D’un banquier converti

le dimanche, 15 juin 1941. Dans Citations, Histoire bancaire

Vincent Cartwright Vickers, né en 1879 et décédé en 1939, fut 22 ans directeur de la firme Vickers Limited, et pendant neuf ans, de 1910 à 1919, siégea parmi les gouverneurs de la Banque d'Angleterre. Il résigna ce dernier poste en 1919, conscient du vice de notre système monétaire et déterminé à mettre au service de l'humanité l'information acquise dans le sanctuaire même de la Haute Finance.

Sa fille, Lady Cawdor, vient de publier une partie de ses écrits, compilés en volume sous le titre "Economic Tribulation. »

Le livre explique comment « les grandes affaires, les banques, l'agriculture et autres formes d'activités humaines sont impliquées dans les maux économiques qui sont la principale cause de guerre et ont fait de la chrétienté une tragi-comédie."

Voici la préface du livre, telle qu'écrite par M. Vickers lui-même en octobre 1939 :

"Celui qui écrit ces lignes n'a nullement besoin de preuves de l'importance du système monétaire sur les vies humaines, ni même sur la future existence de la race anglaise, tant que ce système tiendra la position qu'il occupe maintenant dans notre économie nationale.

"Des milliers d'hommes et de femmes d'éducation endossent complètement mes vues, je crois. Mais lorsque les plus zélés réformateurs de l'argent essaient de traiter un sujet aussi vaste et aussi important que le système monétaire et la conduite de nos finances nationales, leurs efforts semblent voués à l'échec tant qu'ils ne seront pas soutenus par de grands experts financiers dont les noms font autorité dans le pays. À défaut de cet appui, la meilleure alternative, c'est que l'auteur soit lui-même qualifié par son expérience passée pour exprimer une opinion méritant lecture.

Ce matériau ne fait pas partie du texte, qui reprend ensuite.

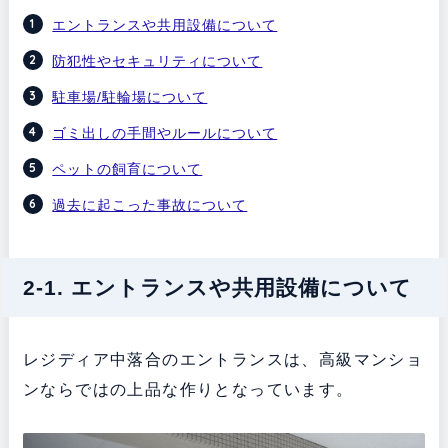
エントランスや共用設備について
防犯性やセキュリティについて
駐車場/駐輪場について
ゴミ出しの手間やルールについて
ペットの飼育について
過去に起こった事故について
2-1. エントランスや共用設備について
レジディア中落合のエントランスは、高級マンショ
ンならではの上品な作りとなっています。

"C'est pourquoi j'ai décidé de donner à mes lecteurs mes propres qualifications pour placer devant le peuple britannique les conditions précaires de notre système monétaire, tel qu'il existe en ce pays aujourd'hui ; pour leur démontrer que notre système d'argent forme la partie la plus importante du système économique, et que le système économique de la nation fait partie de notre système social.

"Je suis resté ardent partisan de la réforme monétaire depuis ce jour de 1926 ou, non par arrogance mais en toute humilité, je jugeai mon devoir d'expliquer au gouverneur de la Banque d'Angleterre, M. Montagu Norman, qu'à l'avenir, je le combattrais, lui, l'étalon-or et la politique de la Banque d'Angleterre, jusqu'au dernier jour de ma vie (et je me rappelle encore les termes de sa réponse !)

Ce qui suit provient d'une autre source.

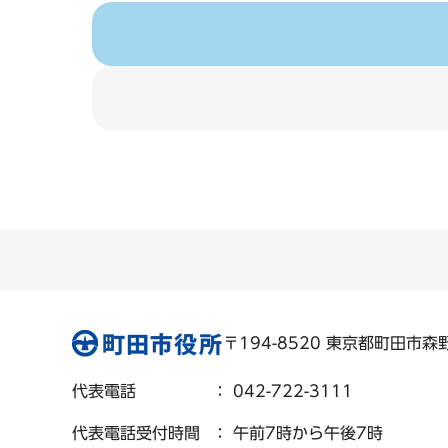
〒194-8520 東京都町田市森野 
代表電話
： 042-722-3111
代表電話受付時間
： 午前7時から午後7時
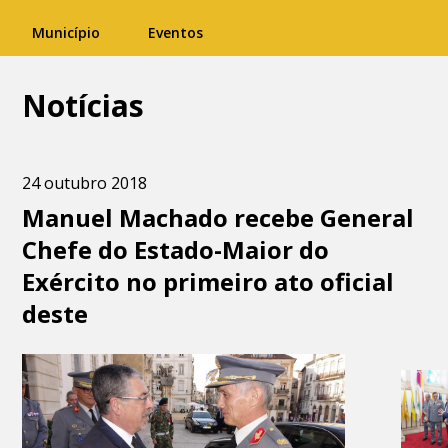
Município
Eventos
Notícias
24 outubro 2018
Manuel Machado recebe General
Chefe do Estado-Maior do
Exército no primeiro ato oficial
deste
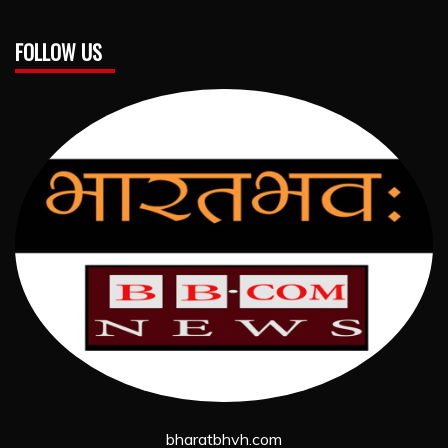
FOLLOW US
bharatbhvh.com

"Quelques années plus tard, je résignai mon long directorat à Vickers Limited. Depuis lors, j'ai consacré beaucoup de temps et d'argent à proclamer la nécessité d'une réforme du système monétaire.

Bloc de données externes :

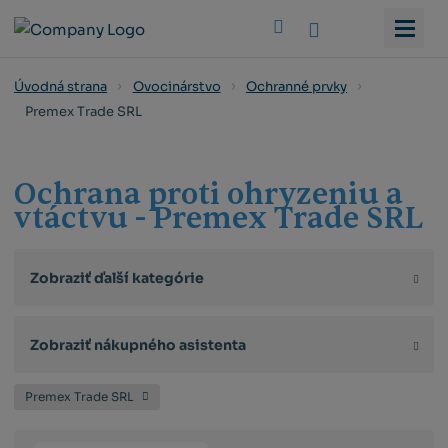
Vyhledat
Úvodná strana
Ovocinárstvo
Ochranné prvky
Premex Trade SRL
Ochrana proti ohryzeniu a
vtáctvu - Premex Trade SRL
Zobraziť ďalší kategórie
Zobraziť nákupného asistenta
Premex Trade SRL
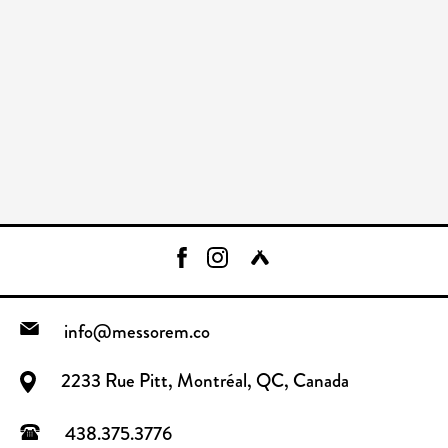
info@messorem.co
2233 Rue Pitt, Montréal, QC, Canada
438.375.3776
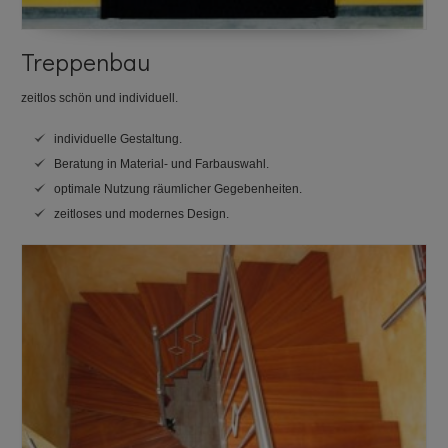
Treppenbau
zeitlos schön und individuell.
individuelle Gestaltung.
Beratung in Material- und Farbauswahl.
optimale Nutzung räumlicher Gegebenheiten.
zeitloses und modernes Design.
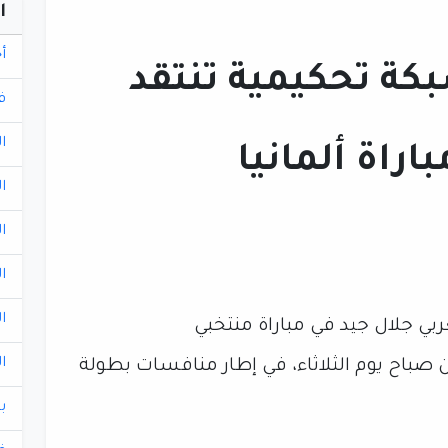
ا
أ
كة تحكيمية تنتقد
ف
ا
اراة ألمانيا
ا
ا
ا
ا
بي جلال جيد في مباراة منتخبي
ا
 صباح يوم الثلاثاء، في إطار منافسات بطولة
ب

"Ceci m'a naturellement amené en rapport avec la plupart des groupes de la collectivité ; avec des Communistes et ceux qui ont des intérêts égoïstes à pousser, avec des mécontents et des débiteurs, mais aussi avec des patriotes honnêtes et désintéressés.

" Je n'ai pas gagné plus du dixième de mon revenu. Le reste provient de placements dans les banques, dans le capital de la Banque d'Angleterre, dans des titres américains et canadiens, etc., je suis donc un "capitaliste", au sens propre du terme, quelqu'un qui a connu de meilleurs jours ; satisfait de ma situation financière présente, mais bien opposé à voir réduire davantage mon niveau de vie actuel.

"Je n'ai aucun sentiment de malice contre ceux de ma classe ou de toute autre classe. Je ne cherche ni la notoriété ni la faveur. Si quelqu'un peut me prouver le non-fondé de mes convictions, je serai heureux de les changer. Mais depuis quinze ans, absolument rien n'est venu altérer mes vues. Je crois encore que le système existant est activement nuisible à l'État, qu'il engendre la pauvreté et le chômage, et qu'il est la cause fondamentale de la guerre.

"Cette confession personnelle a simplement pour but de démontrer que je connais les deux côtés de la médaille. Mes opinions sont basées sur mes connaissances et ma propre expérience. J'ai l'avantage d'être dans une position entièrement désintéressée et sans animosité envers personne. Je ne me juge plus sous aucune restriction, sauf celle d'éviter ce qui pourrait nuire à mon pays ou causer préjudice à qui que ce soit".